When I was 15 years old, I was asked if I would like to coach one of the PeeWee house league baseball teams in my home organization in Leaside. I was lucky enough to have been playing for six years and had some terrific coaches who taught me a lot about the game. I was really keen to be a coach and the PeeWee house league was very competitive. It had regular sponsors that had put their names on the front of the jerseys for years. Teams like Canada Wire, VIPS (which we later learned was Humphrey Funeral Home), Heinig BP and Richardson’s for Sports to name a few competed hard for the championship each year. The league had a select team that was the de facto rep team for Leaside so all the best players had to play house league too - which upped the ante in all of the games.
Interestingly, the house league actually had a real draft before the season for all the new players entering the league (returning players stayed with their team). Being new, not knowing the routine, and being a little competitive, I called all of the players on the draft list beforehand and asked if they had played baseball before, what position they wanted to play and whether they played other sports. This allowed me to make my personal “priority” draft list and make sure I had all positions covered once all the selections had been made.

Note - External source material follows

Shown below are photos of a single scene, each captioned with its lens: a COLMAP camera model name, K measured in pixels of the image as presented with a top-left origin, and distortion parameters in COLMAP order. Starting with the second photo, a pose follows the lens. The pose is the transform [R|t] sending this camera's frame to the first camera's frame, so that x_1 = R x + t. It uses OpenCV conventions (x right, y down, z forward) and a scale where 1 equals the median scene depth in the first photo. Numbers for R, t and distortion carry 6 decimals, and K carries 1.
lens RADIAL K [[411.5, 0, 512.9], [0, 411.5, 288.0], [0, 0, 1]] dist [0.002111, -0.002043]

As the draft began, I was shocked at some of the players that the other coaches were picking. Clearly they must have learned things in the pre-draft “scouting” that I had missed as some of the players weren’t very high on my list. What I didn’t know was that no other coaches even thought about calling all the players. This was house league for goodness sake. Needless to say, my team was pretty stacked come pre-season as I managed to draft almost all of the top athletes in the pool. By my third practice, the PeeWee convener took me aside and asked how I managed to get so many great players on my team. I told him I called everyone to explore their athletic background before the draft. The convener chuckled, told me I had done a good job, and then proceeded to make some “trades on my behalf” with other teams to even out the league.
I had a great season that year. We were still pretty good even after the forced trades. We may have won the championship - it doesn’t really matter now. But, I had my first taste of coaching.

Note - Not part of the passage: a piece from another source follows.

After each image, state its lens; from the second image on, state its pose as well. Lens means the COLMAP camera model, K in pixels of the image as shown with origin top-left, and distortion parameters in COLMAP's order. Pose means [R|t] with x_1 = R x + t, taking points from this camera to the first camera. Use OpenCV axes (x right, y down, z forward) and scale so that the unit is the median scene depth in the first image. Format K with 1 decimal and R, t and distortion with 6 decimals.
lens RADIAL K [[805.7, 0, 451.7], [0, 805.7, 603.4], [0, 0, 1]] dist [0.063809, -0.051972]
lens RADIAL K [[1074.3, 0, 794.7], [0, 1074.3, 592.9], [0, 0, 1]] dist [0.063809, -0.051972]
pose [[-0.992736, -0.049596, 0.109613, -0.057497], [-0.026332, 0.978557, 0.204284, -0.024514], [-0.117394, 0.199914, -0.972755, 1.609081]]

I was thinking about that team as I have “connected” on LinkedIn with a few players who I coached back then. Scott Adams was one of my two best players, both of whom happened to be left handed. They were both excellent pitchers but when they weren’t on the mound I would play them at shortstop and third base. Here is where I had my first run in with a parent. I had one father whose son wanted to play third base - and he did when one of the lefties was on the mound. But it used to drive this parent nuts when I played two left handed players on the left side of the infield - something totally against baseball norms (because you have to turn to throw to first base). Suffice it to say, I learned a lot from that year of coaching. I loved it. I loved teaching the game of baseball and I really enjoyed being with the players.

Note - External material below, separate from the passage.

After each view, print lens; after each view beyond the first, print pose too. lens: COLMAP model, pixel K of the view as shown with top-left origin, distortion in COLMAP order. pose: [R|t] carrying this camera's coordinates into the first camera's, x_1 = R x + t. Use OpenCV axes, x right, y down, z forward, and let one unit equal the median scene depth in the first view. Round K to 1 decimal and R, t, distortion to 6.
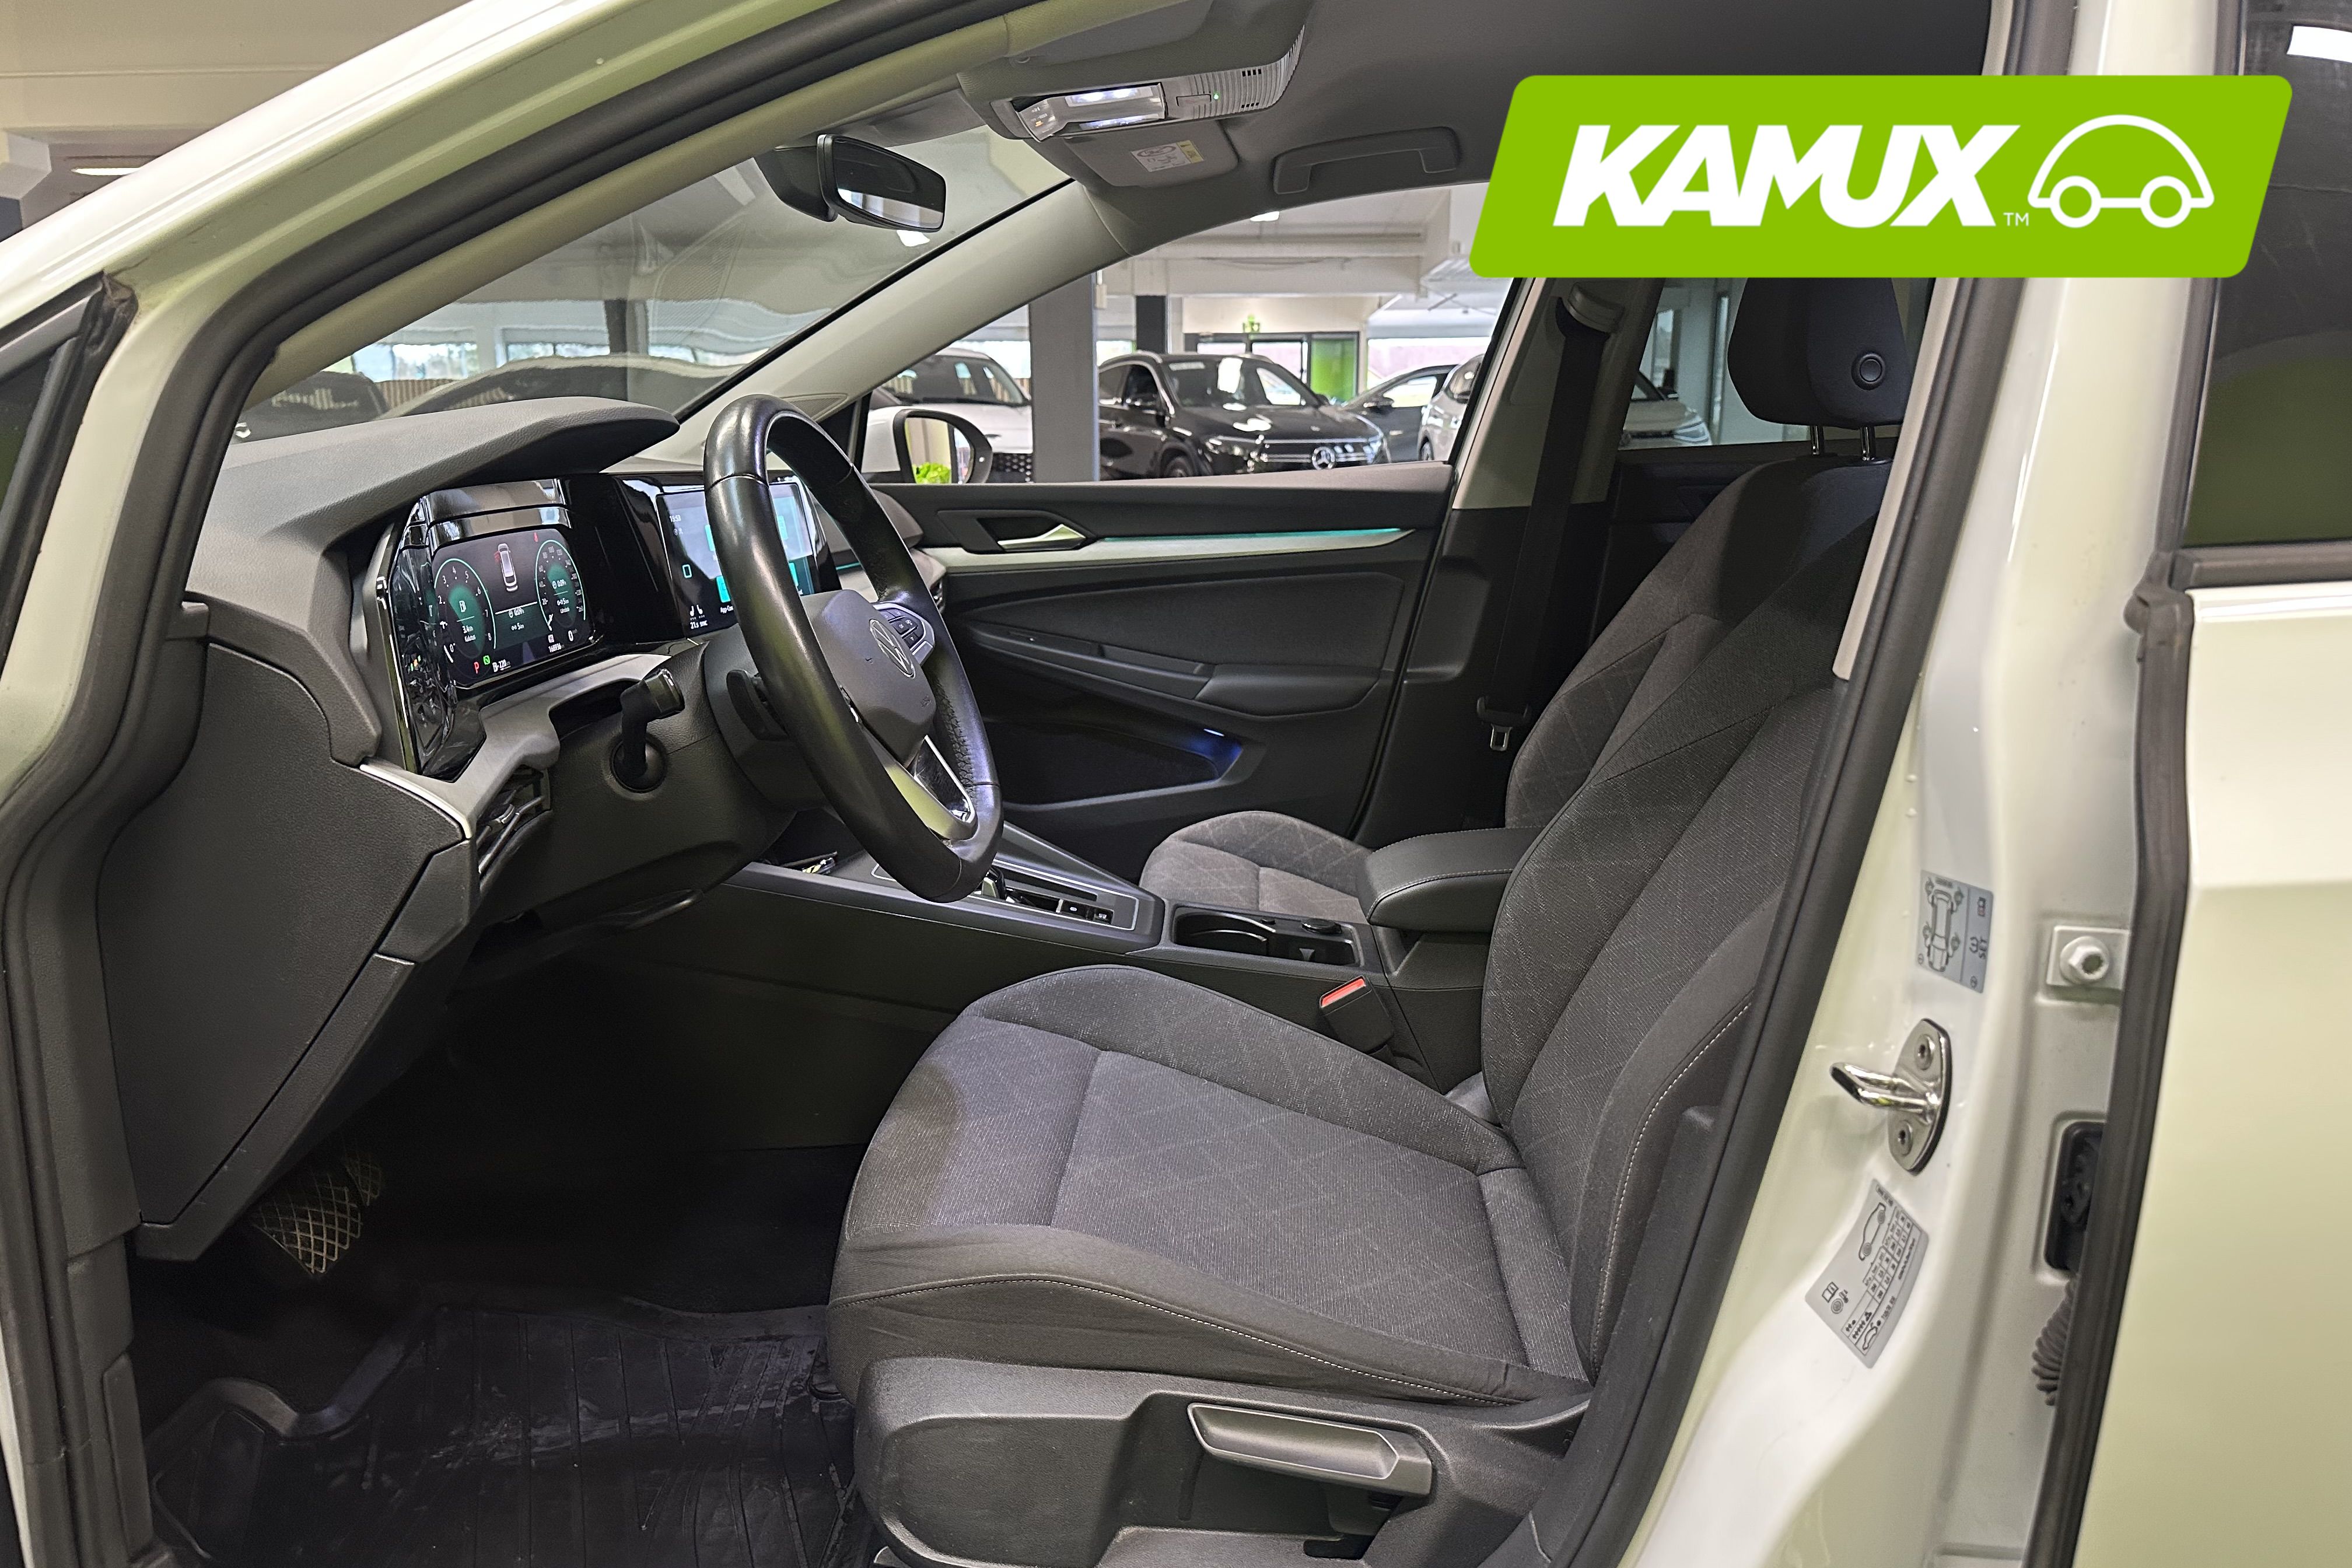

I ended up coaching this group through Bantam and Midget. I was two years older than them and often they were called up to play with my team when we needed players - something I really enjoyed. Scott Adams was one of those players that we called up. He was a terrific pitcher and to this day I have not seen a better move to first base. There would be innings when he would strikeout the first two batters and then walk the third just so he could pick him off on first.
Scott commented on one of my blog posts a few weeks ago on the use of the “trap” in hockey with the teams he coaches. I was extremely happy to see his comment really for two reasons: first, that he had actually read my post but most importantly, that he is coaching - and clearly enjoying what he is doing.
Some things that coaches say always stick with you. My high school hockey coach Brian Proctor told our team once that his goal of coaching was that we “would learn about the game of hockey, enjoy watching it more when we were done playing, and pass our knowledge onto our kids.” This has always stuck with me and I hope that my players learn about the game and pass it on to their kids one day too.
My longwinded point to this blog is that as coaches, we need to encourage our players to one day give back to the game. In a time when we are truly desperate for people to put up their hands and volunteer to coach, it would be great to see young people, once they have finished playing, find ways to become an assistant coach or head coach, and learn about how to teach the game and direct a group of players. It is fun and a great transition from playing a game you love. There are many skills that are very transferable to the business world: effective communication, leadership and working with others in a team setting. And…it looks terrific on a résumé.